Generally, the flow in heat exchanger tube bundles can be parallel (axial flow) or transverse (cross flow) to the tube. In nuclear steam generators, the flow is axial for a large portion of the tube bundle. Vibration excitation forces induced by axial flow are relatively small in heat exchangers. Thus, vibration excitation mechanisms in axial flow may generally be neglected. The vibration behavior is clearly governed by cross‐flow vibration excitation mechanisms.

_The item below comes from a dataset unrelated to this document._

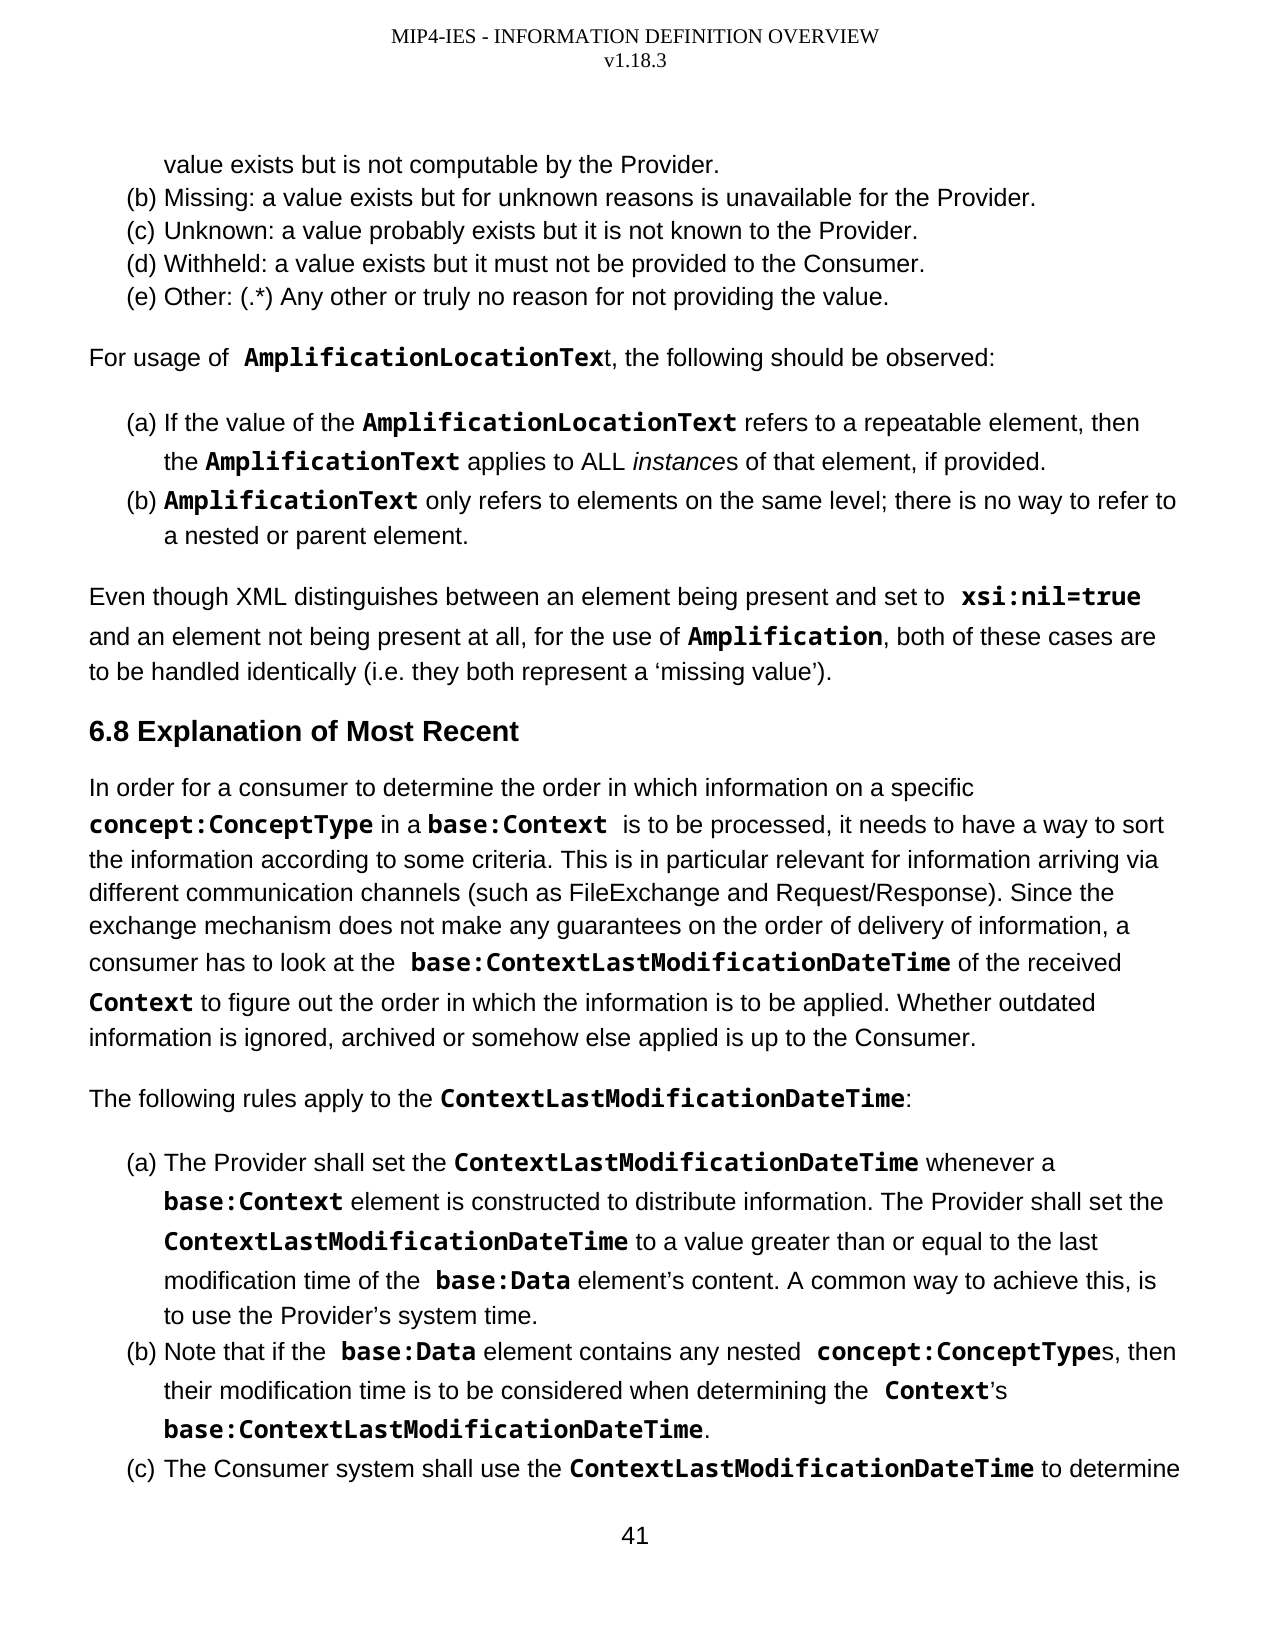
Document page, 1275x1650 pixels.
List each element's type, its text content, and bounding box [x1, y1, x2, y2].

Several vibration excitation mechanisms are normally considered in heat exchange components such as tube bundles in cross flow, namely: 1) fluidelastic instability, 2) periodic wake shedding, 3) turbulence excitation, and 4) acoustic resonance. Fluidelastic instability is by far the most important mechanism and must be avoided in all cases. Periodic‐wake‐shedding resonance may be of concern in liquid cross flow where the flow is relatively uniform. It is not normally a problem at the entrance region of steam generators because the flow is very non‐uniform and quite turbulent (Pettigrew et al, 1973). Turbulence may inhibit periodic wake shedding in tube arrays. Periodic wake shedding is generally not a problem in two‐phase flow except at very low void fractions (i.e., ε g< 15%) or under unusual conditions, as discussed in Chapter 11. Turbulence excitation may be important in liquid cross flow. Periodic wake shedding resonance and turbulence excitation are not usually of concern in gas flow since the fluid density is generally low, thereby resulting in relatively small excitation forces. However, both mechanisms should be considered in some gas heat exchangers such as MSRs where relatively high fluid densities exist. Acoustic resonance must be avoided in heat exchangers with shell‐side gas flow. However, it is generally not a problem in liquid and two‐phase heat exchangers.